The Atlantic Wall
From the summer of 1941, Hitler moved ever more troops to fight the Soviet Union on the Eastern Front. At the same time, however, Nazi Germany was expecting a sea-borne Allied invasion in the west. The solution to the dilemma was the construction of the Atlantic Wall between 1942 and 1945. The ‘Wall’ was actually a series of concrete bunkers, manmade barriers and natural obstacles like cliffs and rocks, stretching along five thousand kilometres of North Sea and Atlantic coast from northern Norway to the Spanish border. These coastal defences turned the Nazi-occupied west of Europe into a virtually impregnable fortress that could be held by relatively few troops.
The construction of the Atlantic Wall
Building the wall was not progressing fast enough and Hitler was concerned that the open artilleries were too vulnerable for airstrikes. He chose therefore to build bunkers around them with reinforced concrete walls of at least 2 metres thick. This was called 'Ständiger Ausbau (St)'. Then, on August 25th 1942, General-Field Marshal Gerd Von Rundstedt, commander of all German troops on the western front at the time, ordered the West-European coast be transformed into an impregnable fortification. This, order number 14, was the birth of the Atlantic Wall.
Some 15,000 heavy bunkers along the Dutch, Belgian and French coast should have been built by May 1st 1943, but due to insufficient manpower, materials and fuel only 6,000 were completed. Of this number 510 were completed in The Netherlands, instead of the 2,000 that were planned.

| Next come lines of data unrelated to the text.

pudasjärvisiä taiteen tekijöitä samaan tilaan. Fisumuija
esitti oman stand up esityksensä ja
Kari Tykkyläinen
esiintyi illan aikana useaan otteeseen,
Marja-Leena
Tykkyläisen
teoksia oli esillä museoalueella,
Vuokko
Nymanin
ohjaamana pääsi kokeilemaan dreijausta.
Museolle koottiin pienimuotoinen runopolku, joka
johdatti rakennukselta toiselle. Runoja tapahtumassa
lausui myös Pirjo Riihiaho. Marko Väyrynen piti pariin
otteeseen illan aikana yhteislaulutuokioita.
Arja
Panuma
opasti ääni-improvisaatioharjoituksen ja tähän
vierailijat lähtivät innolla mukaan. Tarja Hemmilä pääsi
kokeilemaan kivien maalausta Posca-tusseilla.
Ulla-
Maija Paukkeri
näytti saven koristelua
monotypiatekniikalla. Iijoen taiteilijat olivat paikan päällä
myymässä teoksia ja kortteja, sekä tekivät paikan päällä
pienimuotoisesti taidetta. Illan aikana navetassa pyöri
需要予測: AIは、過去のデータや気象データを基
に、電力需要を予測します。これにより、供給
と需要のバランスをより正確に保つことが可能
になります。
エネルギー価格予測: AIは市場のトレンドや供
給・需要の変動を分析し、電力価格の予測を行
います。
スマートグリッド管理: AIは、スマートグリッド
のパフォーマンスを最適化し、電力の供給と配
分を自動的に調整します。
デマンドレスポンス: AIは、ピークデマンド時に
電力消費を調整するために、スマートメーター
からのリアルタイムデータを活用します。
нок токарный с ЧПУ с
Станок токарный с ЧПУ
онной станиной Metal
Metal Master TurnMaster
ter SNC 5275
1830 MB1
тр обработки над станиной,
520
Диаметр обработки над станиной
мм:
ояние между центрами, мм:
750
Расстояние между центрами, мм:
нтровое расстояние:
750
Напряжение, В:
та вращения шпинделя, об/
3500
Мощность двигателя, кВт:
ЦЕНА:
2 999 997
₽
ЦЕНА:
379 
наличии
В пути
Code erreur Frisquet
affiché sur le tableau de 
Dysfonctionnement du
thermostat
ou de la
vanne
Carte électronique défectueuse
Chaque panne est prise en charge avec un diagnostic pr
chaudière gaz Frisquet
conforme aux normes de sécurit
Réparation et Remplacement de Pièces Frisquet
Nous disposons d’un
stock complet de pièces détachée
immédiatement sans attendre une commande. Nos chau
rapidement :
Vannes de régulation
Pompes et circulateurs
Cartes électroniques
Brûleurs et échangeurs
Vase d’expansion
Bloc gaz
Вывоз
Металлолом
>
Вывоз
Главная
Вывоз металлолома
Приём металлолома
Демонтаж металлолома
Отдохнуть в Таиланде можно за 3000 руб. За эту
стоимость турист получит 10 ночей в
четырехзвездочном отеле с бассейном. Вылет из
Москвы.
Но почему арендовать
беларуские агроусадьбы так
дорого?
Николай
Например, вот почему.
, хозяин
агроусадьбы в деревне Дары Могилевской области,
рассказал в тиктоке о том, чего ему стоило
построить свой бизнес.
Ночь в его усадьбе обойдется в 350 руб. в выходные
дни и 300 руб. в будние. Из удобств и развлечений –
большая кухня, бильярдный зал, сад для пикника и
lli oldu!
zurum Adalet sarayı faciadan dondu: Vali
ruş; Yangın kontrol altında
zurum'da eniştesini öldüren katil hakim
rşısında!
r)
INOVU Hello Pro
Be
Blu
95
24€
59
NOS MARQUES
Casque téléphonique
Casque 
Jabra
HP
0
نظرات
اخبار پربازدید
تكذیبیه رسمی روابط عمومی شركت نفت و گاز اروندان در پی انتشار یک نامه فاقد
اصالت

In 1943, Hitler appointed Field Marshal Erwin Rommel as inspector of the Atlantic Wall. His strategy was to destroy attackers at sea and only to give battle on the beaches if driven to it as a last resort. In accordance with this, Rommel began in early 1944 with the installation of numerous hindrances along the water's edge, including masses of large poles buried so they stuck out of the sand at an angle connected with steel wire and combined with landmines, later called 'Rommel-asparagus'. Furthermore, he fortified the defences on the land-facing side by flooding low-lying areas and installing minefields, levees and trenches, anti-tank ditches and other obstructions. The compilation of the Atlantic Wall continued right up until the end of the war, even though it had become clear much earlier that there was no longer any reason to do so.
The Atlantic Wall measures 6200 kilometres in length (including the coastline of the British Channel Islands which Hitler captured in 1940).
In the end, the full 2,000 fortifications were realised, along with tens of thousands of lighter bunkers and brickwork buildings. Moreover, likely vulnerabilities for enemy aviation landings and tank offensives on the land-facing side of the coast were further fortified with more anti-tank ditches, anti-tank walls and other obstacles.